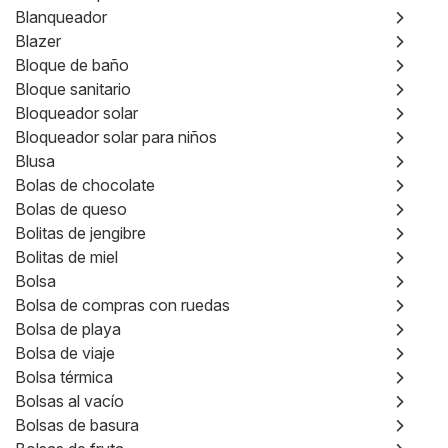
Blanqueador
Blazer
Bloque de baño
Bloque sanitario
Bloqueador solar
Bloqueador solar para niños
Blusa
Bolas de chocolate
Bolas de queso
Bolitas de jengibre
Bolitas de miel
Bolsa
Bolsa de compras con ruedas
Bolsa de playa
Bolsa de viaje
Bolsa térmica
Bolsas al vacío
Bolsas de basura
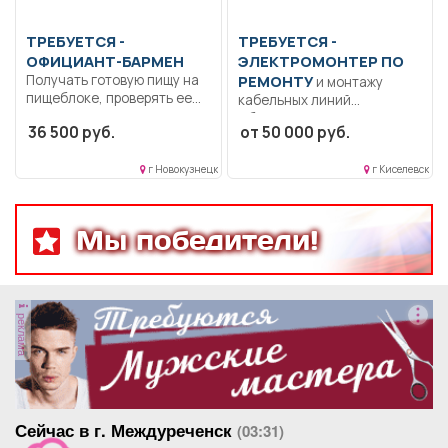
ТРЕБУЕТСЯ -
ТРЕБУЕТСЯ -
ОФИЦИАНТ-БАРМЕН
ЭЛЕКТРОМОНТЕР ПО
Получать готовую пищу на
РЕМОНТУ
и монтажу
пищеблоке, проверять ее
кабельных линий
по весу...
Образование: Среднее
36 500 руб.
от 50 000 руб.
профессиональное..
Подготовка трассы,
г Новокузнецк
г Киселевск
канала,...
Мы победители!
реклама
Сейчас в г. Междуреченск
(03:31)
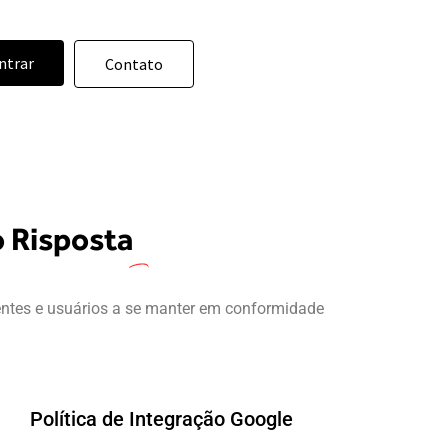
ntrar
Contato
 Risposta
entes e usuários a se manter em conformidade
Política de
Integração Google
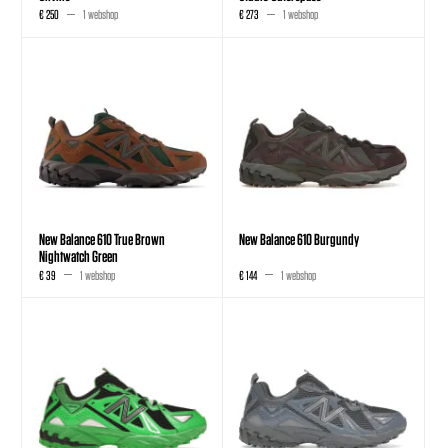
€ 250
1 webshop
€ 273
1 webshop
New Balance 610 True Brown
New Balance 610 Burgundy
Nightwatch Green
€ 39
1 webshop
€ 144
1 webshop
################
— The task —
Write out the text of all the rows above again, swapping "webshop" for "online store" each time it appears and keeping everything else the same. Leave out the pictures.

— Written answer —
Blanqueador
Blazer
Bloque de baño
Bloque sanitario
Bloqueador solar
Bloqueador solar para niños
Blusa
Bolas de chocolate
Bolas de queso
Bolitas de jengibre
Bolitas de miel
Bolsa
Bolsa de compras con ruedas
Bolsa de playa
Bolsa de viaje
Bolsa térmica
Bolsas al vacío
Bolsas de basura
ТРЕБУЕТСЯ -
ТРЕБУЕТСЯ -
ОФИЦИАНТ-БАРМЕН
ЭЛЕКТРОМОНТЕР ПО
Получать готовую пищу на
РЕМОНТУ
и монтажу
пищеблоке, проверять ее
кабельных линий
по весу...
Образование: Среднее
36 500 руб.
от 50 000 руб.
профессиональное..
Подготовка трассы,
г Новокузнецк
г Киселевск
канала,...
Мы победители!
реклама
Сейчас в г. Междуреченск
(03:31)
ntrar
Contato
 Risposta
entes e usuários a se manter em conformidade
Política de
Integração Google
€ 250
1 online store
€ 273
1 online store
New Balance 610 True Brown
New Balance 610 Burgundy
Nightwatch Green
€ 39
1 online store
€ 144
1 online store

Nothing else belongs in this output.